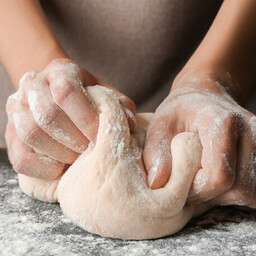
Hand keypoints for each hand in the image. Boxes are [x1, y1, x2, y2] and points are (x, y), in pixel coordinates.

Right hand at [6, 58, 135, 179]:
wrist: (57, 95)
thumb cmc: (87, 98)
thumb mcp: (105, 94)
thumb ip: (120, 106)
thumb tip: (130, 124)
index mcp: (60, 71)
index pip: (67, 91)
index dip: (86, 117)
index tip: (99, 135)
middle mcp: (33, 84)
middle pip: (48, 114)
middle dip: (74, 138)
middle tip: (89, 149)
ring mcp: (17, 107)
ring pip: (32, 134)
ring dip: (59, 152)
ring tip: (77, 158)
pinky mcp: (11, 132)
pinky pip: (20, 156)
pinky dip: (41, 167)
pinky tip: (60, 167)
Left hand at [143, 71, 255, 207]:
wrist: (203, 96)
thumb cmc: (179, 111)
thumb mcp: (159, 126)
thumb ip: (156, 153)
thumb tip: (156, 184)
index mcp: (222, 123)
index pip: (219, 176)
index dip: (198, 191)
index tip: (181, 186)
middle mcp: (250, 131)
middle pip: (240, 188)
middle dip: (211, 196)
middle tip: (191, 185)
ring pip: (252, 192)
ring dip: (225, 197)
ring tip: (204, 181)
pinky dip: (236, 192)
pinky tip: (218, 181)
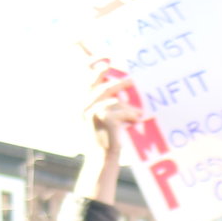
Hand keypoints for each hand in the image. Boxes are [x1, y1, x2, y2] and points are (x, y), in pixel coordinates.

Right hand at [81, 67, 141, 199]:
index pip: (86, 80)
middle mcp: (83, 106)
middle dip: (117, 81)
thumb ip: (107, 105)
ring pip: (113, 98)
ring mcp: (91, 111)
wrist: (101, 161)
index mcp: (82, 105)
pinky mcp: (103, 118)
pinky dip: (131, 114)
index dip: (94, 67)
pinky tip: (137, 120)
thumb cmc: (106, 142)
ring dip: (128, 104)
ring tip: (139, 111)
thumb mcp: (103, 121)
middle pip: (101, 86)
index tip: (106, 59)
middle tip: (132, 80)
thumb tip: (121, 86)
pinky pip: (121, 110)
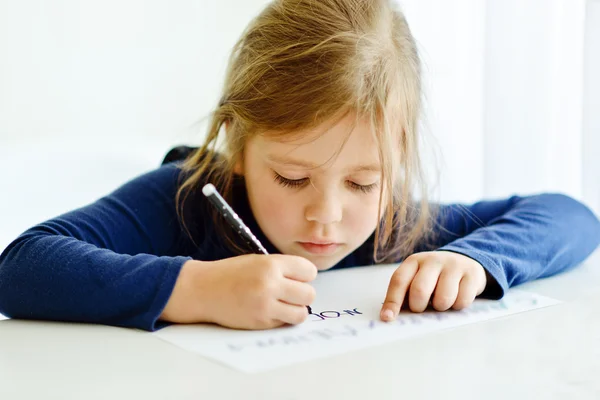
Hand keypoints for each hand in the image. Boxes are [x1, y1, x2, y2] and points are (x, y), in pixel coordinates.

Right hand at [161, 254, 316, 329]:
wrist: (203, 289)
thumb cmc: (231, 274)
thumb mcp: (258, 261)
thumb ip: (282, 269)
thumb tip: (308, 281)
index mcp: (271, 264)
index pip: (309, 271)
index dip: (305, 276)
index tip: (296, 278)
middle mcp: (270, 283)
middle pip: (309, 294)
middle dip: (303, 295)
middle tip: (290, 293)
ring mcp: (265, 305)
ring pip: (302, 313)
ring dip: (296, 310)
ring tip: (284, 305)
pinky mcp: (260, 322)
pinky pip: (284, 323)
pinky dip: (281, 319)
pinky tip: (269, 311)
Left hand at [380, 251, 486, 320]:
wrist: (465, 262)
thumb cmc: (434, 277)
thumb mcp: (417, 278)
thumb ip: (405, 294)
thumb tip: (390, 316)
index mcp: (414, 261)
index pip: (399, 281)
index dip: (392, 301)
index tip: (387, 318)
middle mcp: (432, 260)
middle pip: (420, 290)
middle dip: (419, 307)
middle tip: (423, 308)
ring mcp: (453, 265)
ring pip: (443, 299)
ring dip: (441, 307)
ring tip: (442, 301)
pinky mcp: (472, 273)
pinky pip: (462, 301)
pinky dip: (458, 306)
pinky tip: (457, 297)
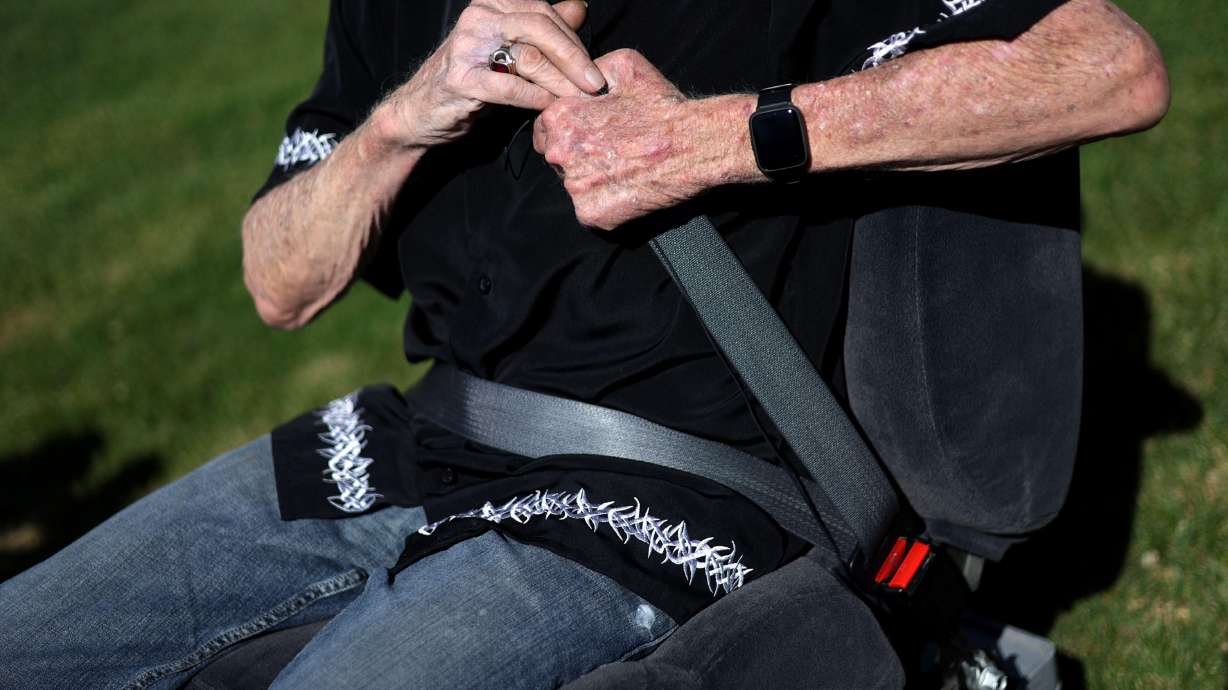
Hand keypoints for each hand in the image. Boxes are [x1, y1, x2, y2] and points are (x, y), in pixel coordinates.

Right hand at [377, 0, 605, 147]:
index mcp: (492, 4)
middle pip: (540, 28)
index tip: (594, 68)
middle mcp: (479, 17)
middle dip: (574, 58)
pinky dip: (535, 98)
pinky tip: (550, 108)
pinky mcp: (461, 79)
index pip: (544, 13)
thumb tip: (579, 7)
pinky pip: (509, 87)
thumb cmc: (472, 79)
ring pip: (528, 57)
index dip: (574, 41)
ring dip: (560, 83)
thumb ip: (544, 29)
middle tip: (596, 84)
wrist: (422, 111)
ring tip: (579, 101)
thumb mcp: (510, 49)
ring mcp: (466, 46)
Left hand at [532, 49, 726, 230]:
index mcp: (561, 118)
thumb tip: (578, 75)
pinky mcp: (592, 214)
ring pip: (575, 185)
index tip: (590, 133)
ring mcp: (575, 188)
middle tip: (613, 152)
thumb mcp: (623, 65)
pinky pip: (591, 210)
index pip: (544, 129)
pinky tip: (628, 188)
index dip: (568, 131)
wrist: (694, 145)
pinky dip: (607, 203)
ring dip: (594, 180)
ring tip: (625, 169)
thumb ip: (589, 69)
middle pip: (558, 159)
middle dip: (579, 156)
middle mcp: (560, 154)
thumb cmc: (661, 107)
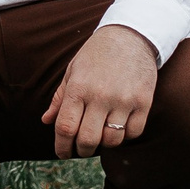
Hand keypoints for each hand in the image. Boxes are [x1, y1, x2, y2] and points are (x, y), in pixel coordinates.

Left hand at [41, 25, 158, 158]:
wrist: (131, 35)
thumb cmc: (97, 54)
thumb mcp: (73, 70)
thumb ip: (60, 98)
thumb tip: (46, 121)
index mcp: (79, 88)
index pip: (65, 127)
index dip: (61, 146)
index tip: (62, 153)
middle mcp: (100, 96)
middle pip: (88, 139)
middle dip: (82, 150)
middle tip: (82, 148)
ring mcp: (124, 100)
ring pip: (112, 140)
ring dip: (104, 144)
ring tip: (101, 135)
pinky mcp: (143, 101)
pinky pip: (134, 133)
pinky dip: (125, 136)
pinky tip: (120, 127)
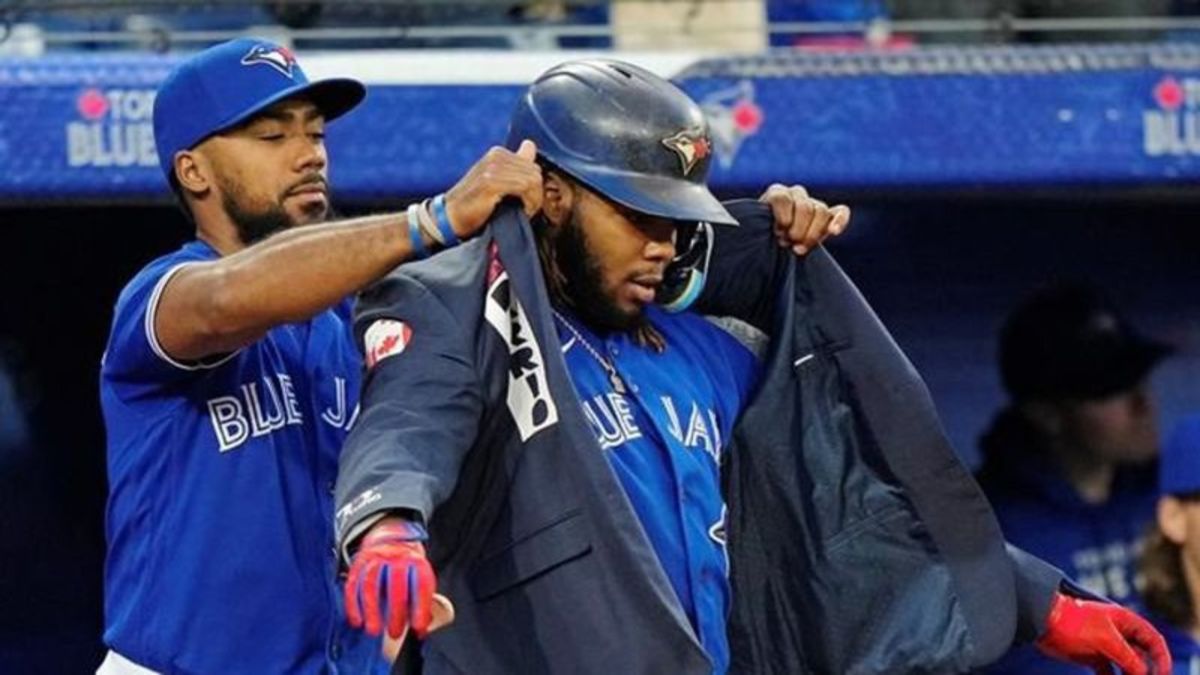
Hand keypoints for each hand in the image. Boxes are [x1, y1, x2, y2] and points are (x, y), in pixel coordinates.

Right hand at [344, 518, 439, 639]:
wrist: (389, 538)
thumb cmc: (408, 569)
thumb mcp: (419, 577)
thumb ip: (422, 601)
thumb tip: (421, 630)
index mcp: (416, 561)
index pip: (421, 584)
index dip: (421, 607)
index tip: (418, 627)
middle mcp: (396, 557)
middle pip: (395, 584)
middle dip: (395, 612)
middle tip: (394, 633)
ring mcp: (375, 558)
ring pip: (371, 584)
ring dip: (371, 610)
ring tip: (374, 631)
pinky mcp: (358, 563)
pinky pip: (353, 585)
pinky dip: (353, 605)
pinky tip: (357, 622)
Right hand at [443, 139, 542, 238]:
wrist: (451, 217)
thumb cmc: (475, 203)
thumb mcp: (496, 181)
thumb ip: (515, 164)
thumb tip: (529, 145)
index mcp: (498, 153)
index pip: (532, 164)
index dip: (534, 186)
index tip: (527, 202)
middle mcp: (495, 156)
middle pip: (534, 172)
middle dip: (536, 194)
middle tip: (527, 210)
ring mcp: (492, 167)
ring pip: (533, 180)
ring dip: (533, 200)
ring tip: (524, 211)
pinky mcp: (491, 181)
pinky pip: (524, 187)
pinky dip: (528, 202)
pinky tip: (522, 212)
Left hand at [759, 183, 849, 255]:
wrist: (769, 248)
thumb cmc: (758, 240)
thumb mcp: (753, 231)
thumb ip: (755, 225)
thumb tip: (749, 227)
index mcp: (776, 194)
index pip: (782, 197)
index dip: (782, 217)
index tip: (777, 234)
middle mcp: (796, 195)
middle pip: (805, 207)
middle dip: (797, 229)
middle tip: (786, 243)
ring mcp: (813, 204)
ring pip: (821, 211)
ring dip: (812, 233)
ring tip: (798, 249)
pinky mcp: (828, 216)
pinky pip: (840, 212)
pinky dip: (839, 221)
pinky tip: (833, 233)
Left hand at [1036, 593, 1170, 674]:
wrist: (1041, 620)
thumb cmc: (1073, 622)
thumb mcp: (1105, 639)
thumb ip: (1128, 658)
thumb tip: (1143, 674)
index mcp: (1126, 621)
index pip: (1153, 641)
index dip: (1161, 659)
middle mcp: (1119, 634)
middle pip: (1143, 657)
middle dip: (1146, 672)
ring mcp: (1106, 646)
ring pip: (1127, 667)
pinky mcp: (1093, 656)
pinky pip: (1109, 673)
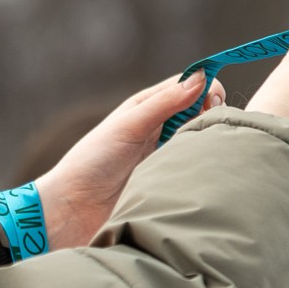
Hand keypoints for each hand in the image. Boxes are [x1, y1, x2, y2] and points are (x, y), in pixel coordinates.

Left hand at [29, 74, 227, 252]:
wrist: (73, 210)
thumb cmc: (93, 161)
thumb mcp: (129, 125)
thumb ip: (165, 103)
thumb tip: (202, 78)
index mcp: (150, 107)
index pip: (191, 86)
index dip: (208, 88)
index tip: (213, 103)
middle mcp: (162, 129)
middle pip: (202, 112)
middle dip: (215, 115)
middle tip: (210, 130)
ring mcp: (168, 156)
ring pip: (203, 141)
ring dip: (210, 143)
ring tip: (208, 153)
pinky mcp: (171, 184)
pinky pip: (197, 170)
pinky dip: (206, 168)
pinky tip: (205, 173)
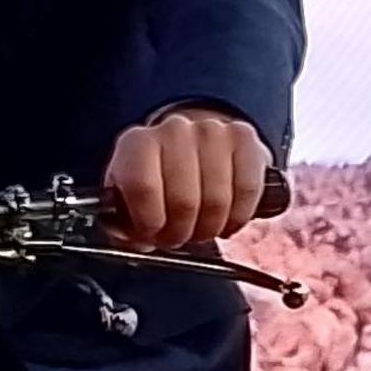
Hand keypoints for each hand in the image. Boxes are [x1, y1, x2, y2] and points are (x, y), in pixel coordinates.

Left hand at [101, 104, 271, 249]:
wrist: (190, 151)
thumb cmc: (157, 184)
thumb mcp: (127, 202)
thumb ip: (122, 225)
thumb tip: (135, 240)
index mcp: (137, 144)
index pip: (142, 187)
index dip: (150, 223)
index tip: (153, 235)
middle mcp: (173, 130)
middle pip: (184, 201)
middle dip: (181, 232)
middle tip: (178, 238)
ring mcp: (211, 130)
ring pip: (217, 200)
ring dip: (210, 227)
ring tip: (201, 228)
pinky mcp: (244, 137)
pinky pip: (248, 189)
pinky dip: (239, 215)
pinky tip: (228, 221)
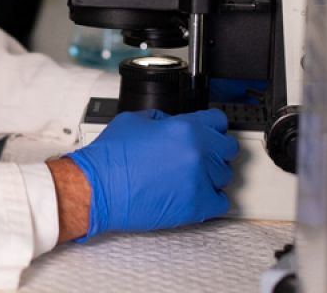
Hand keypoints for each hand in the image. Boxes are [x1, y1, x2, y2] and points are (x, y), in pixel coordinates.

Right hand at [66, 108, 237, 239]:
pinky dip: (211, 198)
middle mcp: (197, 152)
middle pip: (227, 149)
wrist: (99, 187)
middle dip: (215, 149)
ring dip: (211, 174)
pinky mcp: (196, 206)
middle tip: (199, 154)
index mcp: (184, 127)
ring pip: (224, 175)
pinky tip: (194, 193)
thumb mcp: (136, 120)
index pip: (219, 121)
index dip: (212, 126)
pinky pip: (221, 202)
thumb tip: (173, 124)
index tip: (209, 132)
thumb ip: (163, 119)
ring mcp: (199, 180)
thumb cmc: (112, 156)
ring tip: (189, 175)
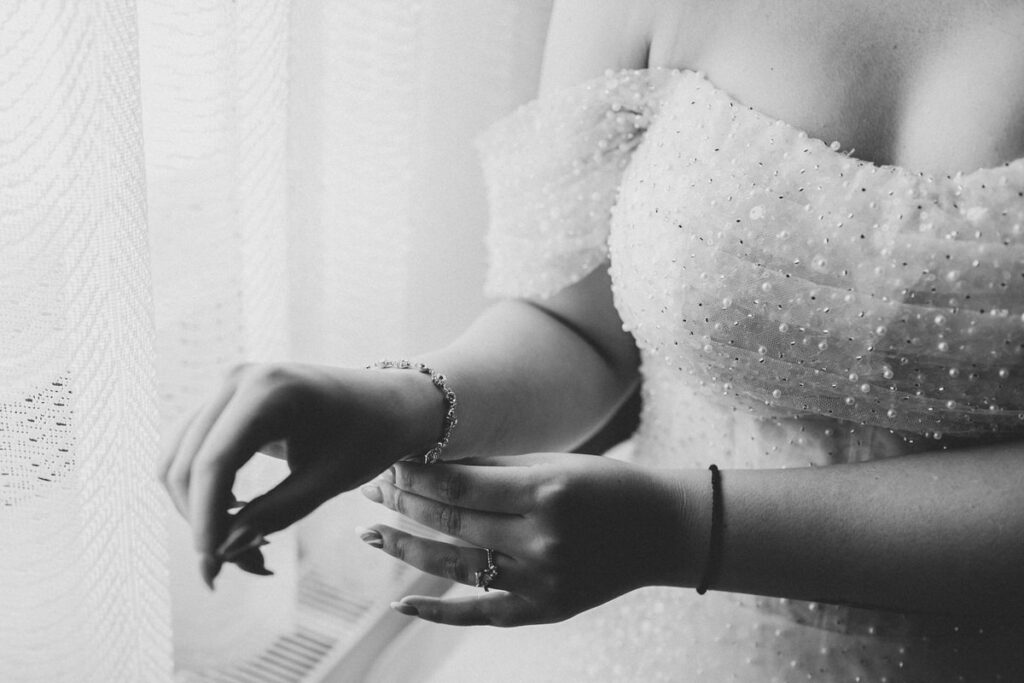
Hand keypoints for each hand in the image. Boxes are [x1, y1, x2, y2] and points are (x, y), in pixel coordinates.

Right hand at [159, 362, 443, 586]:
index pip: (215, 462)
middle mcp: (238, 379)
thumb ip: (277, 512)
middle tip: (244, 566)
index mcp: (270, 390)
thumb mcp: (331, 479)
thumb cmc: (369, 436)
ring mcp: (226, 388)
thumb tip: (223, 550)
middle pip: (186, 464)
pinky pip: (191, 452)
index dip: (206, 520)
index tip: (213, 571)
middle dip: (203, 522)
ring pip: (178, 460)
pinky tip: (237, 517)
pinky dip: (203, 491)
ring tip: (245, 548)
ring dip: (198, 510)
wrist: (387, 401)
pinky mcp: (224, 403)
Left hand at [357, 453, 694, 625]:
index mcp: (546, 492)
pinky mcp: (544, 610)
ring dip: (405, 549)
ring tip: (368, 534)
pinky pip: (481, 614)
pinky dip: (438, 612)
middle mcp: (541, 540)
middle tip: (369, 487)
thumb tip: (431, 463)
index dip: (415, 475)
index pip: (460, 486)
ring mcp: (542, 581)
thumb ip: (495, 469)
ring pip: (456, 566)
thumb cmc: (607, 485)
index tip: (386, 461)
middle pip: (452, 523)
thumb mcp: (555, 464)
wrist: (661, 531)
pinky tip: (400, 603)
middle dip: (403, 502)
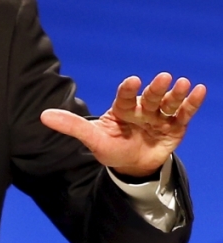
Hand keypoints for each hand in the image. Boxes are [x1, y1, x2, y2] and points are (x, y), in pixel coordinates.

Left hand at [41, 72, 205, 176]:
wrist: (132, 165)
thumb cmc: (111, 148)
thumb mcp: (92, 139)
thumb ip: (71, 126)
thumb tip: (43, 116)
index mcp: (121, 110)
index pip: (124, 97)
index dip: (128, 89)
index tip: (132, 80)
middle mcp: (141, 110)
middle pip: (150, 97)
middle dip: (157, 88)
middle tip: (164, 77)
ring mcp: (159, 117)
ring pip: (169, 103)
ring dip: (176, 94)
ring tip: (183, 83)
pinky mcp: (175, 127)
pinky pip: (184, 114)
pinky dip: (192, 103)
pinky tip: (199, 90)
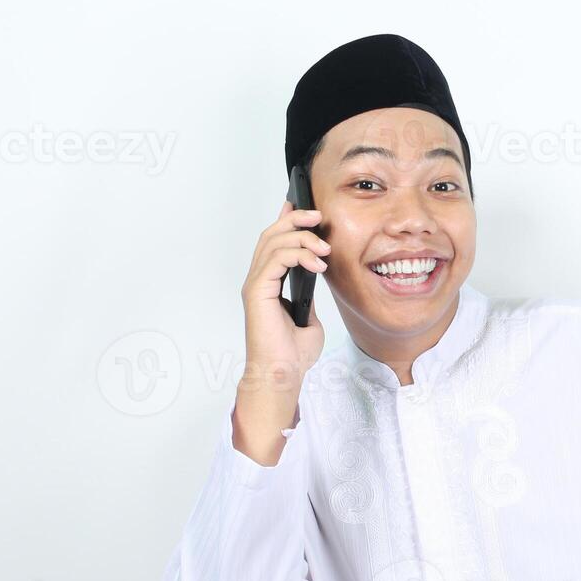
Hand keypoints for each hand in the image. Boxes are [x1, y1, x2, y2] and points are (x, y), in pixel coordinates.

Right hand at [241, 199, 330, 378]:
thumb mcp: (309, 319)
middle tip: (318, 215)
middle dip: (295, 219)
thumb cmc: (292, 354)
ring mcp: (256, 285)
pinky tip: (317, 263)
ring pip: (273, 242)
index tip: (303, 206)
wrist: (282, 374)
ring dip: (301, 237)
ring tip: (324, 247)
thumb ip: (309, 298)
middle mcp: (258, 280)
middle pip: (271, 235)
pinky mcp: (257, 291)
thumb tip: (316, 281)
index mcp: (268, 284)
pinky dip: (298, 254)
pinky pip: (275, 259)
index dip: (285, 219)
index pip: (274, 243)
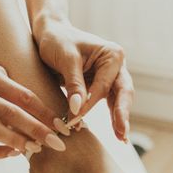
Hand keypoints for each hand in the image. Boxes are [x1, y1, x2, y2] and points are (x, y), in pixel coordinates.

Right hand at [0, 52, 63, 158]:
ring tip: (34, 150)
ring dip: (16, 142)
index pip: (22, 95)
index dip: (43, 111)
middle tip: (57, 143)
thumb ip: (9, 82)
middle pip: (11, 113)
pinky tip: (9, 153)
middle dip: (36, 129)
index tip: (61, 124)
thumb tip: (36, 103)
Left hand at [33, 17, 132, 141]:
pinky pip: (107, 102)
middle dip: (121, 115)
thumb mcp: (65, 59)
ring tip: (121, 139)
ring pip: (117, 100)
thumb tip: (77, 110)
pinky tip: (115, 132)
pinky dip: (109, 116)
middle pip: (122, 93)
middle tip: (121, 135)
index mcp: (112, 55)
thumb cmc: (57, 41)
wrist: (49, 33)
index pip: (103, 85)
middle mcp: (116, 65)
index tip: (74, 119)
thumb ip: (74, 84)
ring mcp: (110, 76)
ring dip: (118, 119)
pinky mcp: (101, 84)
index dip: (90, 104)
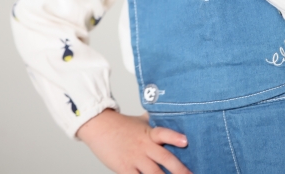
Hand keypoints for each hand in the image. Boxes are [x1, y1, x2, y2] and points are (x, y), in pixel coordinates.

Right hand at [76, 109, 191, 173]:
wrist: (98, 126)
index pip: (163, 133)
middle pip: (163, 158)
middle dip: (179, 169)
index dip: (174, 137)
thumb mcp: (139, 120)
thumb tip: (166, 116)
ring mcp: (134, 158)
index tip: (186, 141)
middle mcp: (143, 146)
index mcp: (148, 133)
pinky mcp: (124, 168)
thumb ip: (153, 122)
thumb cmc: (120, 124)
========================================
Copy out every line of the material above that contains the string "Right".

Right hand at [6, 58, 135, 179]:
Right hand at [81, 67, 141, 199]:
Right hand at [161, 254, 316, 329]:
Right hand at [377, 0, 605, 147]:
Right hand at [344, 518, 439, 639]:
Right hand at [443, 139, 542, 238]:
Right hand at [66, 108, 237, 239]:
Right hand at [159, 362, 443, 586]:
Right hand at [241, 199, 330, 378]:
Right hand at [0, 52, 63, 158]:
Right hand at [76, 109, 191, 173]:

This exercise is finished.